By Professor Abiola Sanni SAN

The piece by Sylvester Udemezue Esq has revealed missteps which clearly show that the suspended SG has not been given a fair hearing. The constitutional imperative (under s36 1999 Constitution, NBA Constitution and rule of natural justice), cannot be circumvented on the basis of emergency power or expediency.

This development has perhaps revealed a lacuna in the NBA Constitution on Exco exercise of NEC power in emergency situation. Exco should be able to recommend or call emergency NEC meeting by leveraging technology in this modern time. Future constitutional amendment should consider a specific provision for emergency NEC meeting in exceptional circumstances such as this. Who knows, the same procedure may be used to suspend the President in future for whatever goes round comes round.

Whatever the “sins” of the SG might be, she has a right to respond to specific allegations made against her before she was suspended.

So far she seemed to have creditably acquitted herself in her defence to the contents of the letter by the President on her position on the proposed amendment of the NBA Constitution. As desirable as the LATE proposed amendments may be, they can always be handled by the incoming administration since government is a continuum.

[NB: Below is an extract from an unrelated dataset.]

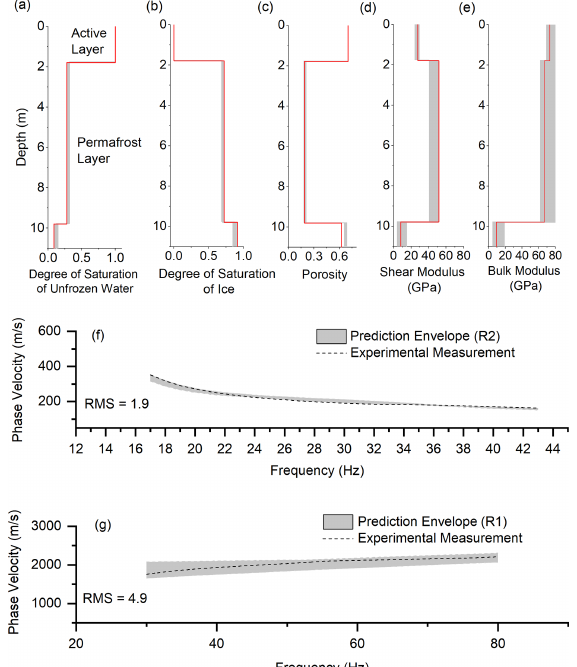
Figure B4. Surface wave inversion results for section 5 (from 480 to 600m). (a) Degree of saturation of unfrozen water, (b) degree of saturation of ice, (c) porosity distribution, (d) shear modulus of solid skeletal frame, (e) bulk modulus of solid skeletal frame, (f) experimental and numerical dispersion curves for the R2 wave, and (g) experimental and numerical dispersion curves for the R1 wave.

I believe that the Exco’s mishandling of the process shows that the members were rattled or unsettled by the SG’s defence. They chose to “deal with the renegade/ bastard” rather than responding to weighty issues of facts, law and logic in her defence. As it were, her defence remains unchallenged.

Why wait till now to subject her to disciplinary procedure if she had committed a litany or series of misconduct in the past which may be true or false? The point is that she deserves a fair hearing before she is treated with ignominy. Any lawyer of her age and experience in her position is expected to fight back.

As a student of constitutional law, it is better in my view to always err on the side of fair hearing.

It may be better to work towards reconciliation of warring parties and avoid further escalation which will blight an otherwise sterling tenure of the current administration. This is a true test of leadership which I pray the President will not miss at this injury time. Otherwise, we should await another locus classicus on fair hearing in our jurisprudence which will not be bad anyway.